YOUR TASK. Reproduce verbatim the lines of the data below, starting with the line that contains "Decide which side" and ending after the line that contains "Answer: back". Output nothing else.

(Beginning of DATA FOR REVIEW)

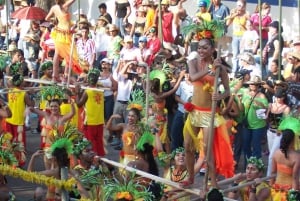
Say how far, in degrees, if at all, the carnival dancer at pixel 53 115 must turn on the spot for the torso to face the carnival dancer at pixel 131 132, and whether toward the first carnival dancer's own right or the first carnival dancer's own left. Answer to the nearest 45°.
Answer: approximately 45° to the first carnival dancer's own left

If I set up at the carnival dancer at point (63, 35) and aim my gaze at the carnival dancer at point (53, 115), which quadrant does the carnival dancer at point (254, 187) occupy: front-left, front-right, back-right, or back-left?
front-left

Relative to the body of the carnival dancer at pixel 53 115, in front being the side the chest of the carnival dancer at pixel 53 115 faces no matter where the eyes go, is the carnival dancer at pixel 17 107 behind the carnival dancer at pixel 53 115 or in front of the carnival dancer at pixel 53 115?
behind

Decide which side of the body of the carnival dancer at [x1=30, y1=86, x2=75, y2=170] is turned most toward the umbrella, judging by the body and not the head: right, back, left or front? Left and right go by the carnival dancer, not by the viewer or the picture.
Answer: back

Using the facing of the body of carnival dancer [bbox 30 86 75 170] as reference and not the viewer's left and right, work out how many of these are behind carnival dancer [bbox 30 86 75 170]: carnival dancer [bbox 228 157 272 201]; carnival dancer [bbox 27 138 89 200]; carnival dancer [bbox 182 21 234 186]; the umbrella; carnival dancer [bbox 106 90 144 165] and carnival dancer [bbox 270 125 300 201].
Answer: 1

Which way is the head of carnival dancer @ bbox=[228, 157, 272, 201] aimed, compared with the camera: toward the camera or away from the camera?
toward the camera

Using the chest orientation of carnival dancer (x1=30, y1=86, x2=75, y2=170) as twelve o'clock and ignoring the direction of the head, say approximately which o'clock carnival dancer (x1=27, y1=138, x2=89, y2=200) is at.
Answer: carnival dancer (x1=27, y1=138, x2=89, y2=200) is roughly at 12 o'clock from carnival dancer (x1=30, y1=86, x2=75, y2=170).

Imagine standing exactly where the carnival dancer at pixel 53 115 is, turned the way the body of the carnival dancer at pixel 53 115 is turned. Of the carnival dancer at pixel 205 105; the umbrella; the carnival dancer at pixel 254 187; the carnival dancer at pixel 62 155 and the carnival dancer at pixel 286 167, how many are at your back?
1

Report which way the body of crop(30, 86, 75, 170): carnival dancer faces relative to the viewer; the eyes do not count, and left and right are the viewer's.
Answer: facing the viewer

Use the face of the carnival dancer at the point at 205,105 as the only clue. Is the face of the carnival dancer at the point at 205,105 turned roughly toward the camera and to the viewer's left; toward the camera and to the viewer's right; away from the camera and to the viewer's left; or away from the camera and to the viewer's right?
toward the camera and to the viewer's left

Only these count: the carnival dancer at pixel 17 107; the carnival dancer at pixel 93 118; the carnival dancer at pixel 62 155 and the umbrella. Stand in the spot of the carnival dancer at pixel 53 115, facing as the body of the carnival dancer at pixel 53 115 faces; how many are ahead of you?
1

(End of DATA FOR REVIEW)
(Beginning of DATA FOR REVIEW)

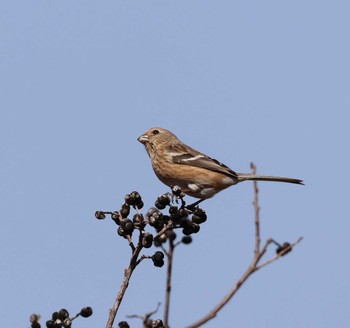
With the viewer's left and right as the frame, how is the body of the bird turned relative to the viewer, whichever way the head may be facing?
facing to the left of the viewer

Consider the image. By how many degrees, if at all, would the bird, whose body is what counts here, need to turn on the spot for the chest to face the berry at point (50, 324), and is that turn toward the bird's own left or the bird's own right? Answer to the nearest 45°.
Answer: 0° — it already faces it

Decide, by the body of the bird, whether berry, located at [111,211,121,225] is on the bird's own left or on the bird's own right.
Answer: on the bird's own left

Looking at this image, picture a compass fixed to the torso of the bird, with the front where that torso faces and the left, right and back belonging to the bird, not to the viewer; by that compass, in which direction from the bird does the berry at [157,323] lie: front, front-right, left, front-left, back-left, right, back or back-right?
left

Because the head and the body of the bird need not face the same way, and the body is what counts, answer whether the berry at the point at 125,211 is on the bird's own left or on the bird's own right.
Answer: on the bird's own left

(End of DATA FOR REVIEW)

ANSWER TO THE PROBLEM.
Decide which side of the body of the carnival dancer at [x1=30, y1=86, x2=75, y2=170] is turned most toward the umbrella, judging by the body and not the head: right, back, left or front? Left and right go by the carnival dancer, not by the viewer or the picture.
Answer: back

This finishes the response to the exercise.